Virus Tracker is in operation since September 2012. We have more than 1 billion infection records in our database and keep all historical data. All the important botnets are in our system – including APTs such as Stuxnet, Flame, APT1, including banking Trojans such as Sinowal, MultiBanker, many ZeuS, SpyEye botnets, UrlZone, ZeuS Gameover and other bigger botnets like ZeroAccess and Sality.
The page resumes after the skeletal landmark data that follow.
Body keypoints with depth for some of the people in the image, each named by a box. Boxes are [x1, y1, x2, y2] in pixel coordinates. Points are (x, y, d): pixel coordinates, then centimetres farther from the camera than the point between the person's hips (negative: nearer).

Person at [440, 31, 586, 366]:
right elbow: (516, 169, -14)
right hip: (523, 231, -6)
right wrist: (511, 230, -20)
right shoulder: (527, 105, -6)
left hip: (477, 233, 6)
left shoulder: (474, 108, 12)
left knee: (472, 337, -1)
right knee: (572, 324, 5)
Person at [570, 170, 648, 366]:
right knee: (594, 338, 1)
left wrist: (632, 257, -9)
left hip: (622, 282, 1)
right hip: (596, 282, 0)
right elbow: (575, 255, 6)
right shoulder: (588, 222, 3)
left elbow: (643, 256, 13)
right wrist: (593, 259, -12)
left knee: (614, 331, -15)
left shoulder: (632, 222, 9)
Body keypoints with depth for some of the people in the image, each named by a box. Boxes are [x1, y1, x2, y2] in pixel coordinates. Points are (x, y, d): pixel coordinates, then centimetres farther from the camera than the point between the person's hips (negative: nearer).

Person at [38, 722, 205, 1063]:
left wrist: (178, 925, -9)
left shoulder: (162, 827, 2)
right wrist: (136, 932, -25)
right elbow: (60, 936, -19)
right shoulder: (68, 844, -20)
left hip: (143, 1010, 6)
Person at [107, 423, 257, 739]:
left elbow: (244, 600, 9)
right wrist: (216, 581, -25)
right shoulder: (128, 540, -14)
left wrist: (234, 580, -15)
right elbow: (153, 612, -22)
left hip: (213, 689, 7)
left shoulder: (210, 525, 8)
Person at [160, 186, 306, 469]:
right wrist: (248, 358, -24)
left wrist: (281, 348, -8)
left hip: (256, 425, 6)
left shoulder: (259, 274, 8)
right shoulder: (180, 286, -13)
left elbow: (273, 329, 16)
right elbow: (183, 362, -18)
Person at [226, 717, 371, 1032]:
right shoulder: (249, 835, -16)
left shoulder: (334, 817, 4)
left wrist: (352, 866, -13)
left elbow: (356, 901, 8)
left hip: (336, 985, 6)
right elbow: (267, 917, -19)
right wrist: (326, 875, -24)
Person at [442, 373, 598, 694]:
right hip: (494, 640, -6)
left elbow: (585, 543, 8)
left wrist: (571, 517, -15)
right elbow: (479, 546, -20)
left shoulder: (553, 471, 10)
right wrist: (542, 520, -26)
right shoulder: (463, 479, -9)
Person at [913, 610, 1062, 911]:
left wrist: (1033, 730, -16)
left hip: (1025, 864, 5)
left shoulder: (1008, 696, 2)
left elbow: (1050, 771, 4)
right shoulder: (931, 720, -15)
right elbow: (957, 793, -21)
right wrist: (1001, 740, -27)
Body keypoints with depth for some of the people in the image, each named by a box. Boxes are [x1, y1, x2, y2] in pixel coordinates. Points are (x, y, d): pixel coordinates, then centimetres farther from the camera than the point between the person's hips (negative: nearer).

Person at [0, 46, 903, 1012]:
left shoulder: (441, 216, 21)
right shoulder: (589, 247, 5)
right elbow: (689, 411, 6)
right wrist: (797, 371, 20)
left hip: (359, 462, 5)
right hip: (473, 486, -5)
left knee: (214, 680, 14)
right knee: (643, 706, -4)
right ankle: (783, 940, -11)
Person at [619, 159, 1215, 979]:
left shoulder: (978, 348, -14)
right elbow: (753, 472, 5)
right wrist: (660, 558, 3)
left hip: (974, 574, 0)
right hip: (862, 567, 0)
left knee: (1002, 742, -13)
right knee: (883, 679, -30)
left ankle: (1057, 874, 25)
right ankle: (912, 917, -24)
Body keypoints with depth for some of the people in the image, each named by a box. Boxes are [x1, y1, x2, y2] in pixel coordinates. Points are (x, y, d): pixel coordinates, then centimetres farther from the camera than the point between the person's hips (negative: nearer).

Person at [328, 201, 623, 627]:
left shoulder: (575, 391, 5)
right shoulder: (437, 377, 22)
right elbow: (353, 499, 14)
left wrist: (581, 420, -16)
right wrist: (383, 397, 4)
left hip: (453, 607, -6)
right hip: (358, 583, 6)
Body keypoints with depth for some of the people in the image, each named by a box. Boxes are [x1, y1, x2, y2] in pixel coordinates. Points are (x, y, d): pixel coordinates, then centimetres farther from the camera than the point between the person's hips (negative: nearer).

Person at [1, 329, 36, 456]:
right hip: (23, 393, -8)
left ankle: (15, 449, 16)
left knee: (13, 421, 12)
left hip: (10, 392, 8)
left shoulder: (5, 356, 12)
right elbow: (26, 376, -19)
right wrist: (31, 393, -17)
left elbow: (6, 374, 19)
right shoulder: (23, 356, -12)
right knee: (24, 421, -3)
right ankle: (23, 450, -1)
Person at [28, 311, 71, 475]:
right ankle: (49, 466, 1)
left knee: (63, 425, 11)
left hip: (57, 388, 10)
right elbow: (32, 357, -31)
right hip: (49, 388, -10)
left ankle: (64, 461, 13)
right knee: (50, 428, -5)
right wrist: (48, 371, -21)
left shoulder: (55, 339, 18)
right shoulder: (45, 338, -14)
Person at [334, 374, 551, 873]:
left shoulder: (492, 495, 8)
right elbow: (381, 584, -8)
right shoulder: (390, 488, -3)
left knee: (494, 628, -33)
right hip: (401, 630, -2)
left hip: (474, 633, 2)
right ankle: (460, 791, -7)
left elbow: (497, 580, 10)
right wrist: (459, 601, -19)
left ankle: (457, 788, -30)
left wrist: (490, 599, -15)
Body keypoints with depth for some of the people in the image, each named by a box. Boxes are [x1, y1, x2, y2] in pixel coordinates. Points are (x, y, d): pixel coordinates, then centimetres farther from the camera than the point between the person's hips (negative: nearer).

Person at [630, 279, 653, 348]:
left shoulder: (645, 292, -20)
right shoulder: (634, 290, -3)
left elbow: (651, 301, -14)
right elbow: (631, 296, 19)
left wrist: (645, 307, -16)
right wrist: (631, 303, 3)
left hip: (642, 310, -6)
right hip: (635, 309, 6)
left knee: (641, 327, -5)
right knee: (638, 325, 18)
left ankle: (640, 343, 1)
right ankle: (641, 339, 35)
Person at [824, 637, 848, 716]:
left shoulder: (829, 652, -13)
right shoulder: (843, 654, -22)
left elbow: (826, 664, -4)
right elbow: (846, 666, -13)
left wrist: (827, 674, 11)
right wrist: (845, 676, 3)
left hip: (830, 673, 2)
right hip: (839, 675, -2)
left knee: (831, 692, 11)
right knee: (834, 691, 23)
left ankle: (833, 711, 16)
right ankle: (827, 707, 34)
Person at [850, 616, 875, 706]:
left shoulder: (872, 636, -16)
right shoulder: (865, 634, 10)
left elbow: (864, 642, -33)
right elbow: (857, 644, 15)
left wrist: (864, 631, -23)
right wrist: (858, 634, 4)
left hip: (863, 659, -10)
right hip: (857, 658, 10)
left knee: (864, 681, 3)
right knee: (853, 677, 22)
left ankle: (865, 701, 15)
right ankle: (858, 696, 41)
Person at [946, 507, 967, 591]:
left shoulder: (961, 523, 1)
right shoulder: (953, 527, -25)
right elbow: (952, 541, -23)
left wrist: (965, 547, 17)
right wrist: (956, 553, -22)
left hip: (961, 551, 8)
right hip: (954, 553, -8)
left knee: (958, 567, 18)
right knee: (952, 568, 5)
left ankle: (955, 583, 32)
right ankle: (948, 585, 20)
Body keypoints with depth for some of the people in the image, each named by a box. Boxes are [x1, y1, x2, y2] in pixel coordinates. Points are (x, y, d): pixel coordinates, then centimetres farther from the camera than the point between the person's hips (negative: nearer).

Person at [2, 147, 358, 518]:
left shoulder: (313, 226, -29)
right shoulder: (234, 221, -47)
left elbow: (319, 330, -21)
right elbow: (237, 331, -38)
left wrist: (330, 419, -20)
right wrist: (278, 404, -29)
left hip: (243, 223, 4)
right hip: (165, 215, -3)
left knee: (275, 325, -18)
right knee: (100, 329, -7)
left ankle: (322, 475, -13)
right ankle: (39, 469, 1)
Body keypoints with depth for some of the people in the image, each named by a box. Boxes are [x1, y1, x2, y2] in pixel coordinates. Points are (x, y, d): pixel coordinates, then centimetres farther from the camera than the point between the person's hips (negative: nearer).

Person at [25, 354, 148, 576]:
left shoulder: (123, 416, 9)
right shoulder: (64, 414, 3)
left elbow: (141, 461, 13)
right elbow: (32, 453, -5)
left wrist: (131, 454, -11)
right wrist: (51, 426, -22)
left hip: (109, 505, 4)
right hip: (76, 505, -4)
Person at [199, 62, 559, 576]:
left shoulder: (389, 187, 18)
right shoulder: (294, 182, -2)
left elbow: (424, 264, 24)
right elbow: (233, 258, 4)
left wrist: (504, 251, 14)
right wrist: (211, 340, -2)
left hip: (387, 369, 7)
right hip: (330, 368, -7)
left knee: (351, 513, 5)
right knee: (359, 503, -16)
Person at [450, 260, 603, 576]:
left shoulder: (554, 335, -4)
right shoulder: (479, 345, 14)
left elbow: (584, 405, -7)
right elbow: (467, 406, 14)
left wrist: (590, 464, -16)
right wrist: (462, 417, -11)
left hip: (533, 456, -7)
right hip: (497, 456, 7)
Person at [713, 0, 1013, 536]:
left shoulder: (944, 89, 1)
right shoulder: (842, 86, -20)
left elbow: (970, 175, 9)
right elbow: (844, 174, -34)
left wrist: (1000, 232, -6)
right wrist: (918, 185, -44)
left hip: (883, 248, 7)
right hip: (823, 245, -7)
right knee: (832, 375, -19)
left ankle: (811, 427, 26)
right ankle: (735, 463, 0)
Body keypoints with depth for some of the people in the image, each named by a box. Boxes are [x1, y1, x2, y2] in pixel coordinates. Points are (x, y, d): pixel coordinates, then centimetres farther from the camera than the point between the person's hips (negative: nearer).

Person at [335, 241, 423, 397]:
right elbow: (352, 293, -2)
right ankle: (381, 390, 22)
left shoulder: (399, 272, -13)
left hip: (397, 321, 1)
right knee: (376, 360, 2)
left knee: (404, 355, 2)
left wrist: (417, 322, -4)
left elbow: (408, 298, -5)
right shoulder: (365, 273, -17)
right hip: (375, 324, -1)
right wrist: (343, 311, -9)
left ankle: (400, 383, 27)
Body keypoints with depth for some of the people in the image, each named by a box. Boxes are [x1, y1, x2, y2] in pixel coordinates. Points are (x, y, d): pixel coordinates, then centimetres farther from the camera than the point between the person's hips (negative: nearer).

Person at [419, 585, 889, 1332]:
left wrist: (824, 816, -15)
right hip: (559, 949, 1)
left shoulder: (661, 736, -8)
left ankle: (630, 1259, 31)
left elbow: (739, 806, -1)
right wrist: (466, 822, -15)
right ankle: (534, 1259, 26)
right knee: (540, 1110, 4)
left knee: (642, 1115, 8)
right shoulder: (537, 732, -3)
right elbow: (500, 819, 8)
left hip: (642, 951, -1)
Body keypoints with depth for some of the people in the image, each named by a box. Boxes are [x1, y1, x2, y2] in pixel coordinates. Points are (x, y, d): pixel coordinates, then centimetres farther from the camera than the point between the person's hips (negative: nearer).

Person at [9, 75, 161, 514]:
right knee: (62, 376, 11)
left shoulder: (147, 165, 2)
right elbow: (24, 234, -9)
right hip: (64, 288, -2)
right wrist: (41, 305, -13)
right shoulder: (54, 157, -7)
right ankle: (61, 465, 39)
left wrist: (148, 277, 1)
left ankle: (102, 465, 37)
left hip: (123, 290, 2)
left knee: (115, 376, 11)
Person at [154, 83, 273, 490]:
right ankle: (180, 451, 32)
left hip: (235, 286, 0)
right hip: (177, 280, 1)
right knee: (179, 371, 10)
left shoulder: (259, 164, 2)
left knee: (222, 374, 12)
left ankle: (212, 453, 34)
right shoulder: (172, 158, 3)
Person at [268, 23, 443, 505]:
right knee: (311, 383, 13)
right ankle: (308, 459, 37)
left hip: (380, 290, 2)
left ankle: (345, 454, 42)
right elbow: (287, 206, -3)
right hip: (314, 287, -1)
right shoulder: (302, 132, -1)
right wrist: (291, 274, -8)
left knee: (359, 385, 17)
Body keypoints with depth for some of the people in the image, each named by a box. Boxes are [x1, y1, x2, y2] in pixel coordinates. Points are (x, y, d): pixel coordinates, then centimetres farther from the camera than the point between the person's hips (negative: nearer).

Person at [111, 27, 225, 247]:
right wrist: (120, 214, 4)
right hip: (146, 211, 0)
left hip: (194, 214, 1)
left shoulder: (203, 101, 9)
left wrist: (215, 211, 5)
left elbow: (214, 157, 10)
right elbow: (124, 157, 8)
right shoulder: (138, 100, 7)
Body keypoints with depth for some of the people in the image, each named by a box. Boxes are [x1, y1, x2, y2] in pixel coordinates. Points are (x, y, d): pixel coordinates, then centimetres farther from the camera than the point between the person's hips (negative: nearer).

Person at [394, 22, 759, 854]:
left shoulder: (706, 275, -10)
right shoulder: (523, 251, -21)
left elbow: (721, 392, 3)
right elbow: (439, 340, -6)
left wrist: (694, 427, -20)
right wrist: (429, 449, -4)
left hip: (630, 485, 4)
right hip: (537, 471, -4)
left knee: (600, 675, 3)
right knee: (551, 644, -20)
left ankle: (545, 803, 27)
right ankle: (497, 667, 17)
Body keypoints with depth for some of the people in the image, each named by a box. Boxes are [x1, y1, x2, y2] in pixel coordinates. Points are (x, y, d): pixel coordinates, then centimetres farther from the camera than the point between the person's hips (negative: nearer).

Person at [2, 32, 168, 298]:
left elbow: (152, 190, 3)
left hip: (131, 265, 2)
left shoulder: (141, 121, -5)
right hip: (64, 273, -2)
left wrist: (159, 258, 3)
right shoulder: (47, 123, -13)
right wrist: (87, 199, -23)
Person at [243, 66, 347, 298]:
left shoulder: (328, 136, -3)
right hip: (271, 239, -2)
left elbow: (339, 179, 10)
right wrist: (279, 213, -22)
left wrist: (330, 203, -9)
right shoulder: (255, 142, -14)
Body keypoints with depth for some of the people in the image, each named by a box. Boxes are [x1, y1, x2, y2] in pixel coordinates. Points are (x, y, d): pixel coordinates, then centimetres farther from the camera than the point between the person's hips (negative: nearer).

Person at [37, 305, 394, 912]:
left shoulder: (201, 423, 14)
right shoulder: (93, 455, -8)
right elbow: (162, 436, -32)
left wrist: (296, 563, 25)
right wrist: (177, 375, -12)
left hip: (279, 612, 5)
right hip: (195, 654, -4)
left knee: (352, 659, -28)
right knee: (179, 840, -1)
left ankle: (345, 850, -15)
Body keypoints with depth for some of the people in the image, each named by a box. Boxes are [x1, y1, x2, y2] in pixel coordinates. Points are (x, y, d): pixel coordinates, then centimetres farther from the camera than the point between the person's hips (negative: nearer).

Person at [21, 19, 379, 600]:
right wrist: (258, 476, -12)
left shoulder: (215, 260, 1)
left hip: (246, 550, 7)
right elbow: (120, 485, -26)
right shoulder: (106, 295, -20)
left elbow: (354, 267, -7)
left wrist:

Therefore we have a quite good understanding of how long it takes for botnets to die. Everytime there is a takedown (whether just legal or just technical nature) of a botnet we can monitor its impact in the following weeks. If there is no takedown and the criminals abandoned their botnet we also see a natural infection reduction – the cause to that is that antiviruses remove the infections and people simply reinstall their OS or get rid of their old computer.

Let’s have a look at some examples:

The first one is Sinowal. It had at peak 99.104 active infections per day. In December the operators apparently abandoned their botnet. On 11/27/2013 it had 33.268 infections dropping down within 7 months to yesterday 7/2/2014 to 14.273 infections. That’s an average monthly reduction (not taking negative compound interest into account of the calculation) of roughly 8.15%.

Sinowal

Next we see Conficker (blue) and ZeroAccess (red). For ZeroAccess there was the Microsoft takedown in December 2013 (peak 871.965 infections on 11/21/2013) and as you can see the botnet decreases day per day. Conficker was at peak 1.624.271 infections on the day 6/5/2013 and went down within a year now to roughly 1 million active infections per day.

Conficker and ZeroAccess

The last sample is ZeuS Gameover. There was the FBI, Europol & friends takedown. At peak we have seen 141.432 infections on 3/26/2014. Starting with 5/12/2014 (3 weeks before the takedown was publicly announced) we start to see a massive drop.

ZeuS Gameover

Info regarding the measurement ‘unique active infections per day’: Some other AVs/researchers often claim that botnet X has this million or hundred thousands of infections, though they take often unique IPs per 48 hours, 7 days or even longer. As dynamic IPs for end-customers are typically reallocated within 24 hours such numbers are not representative. In the entire Virus Tracker system we only use unique IPs per day (even though multiple infection can be behind 1 single IP), which is the only measurement that actually makes sense. Claiming a botnet would have “2 million infections” would wrongly create the impression that a botnet master could direct 2 million machines at a time to attack (i.e. ddos) a server, though in reality even if the botnet would have 1 million infections per day there would be roughly only 50k-100k bots online at a time.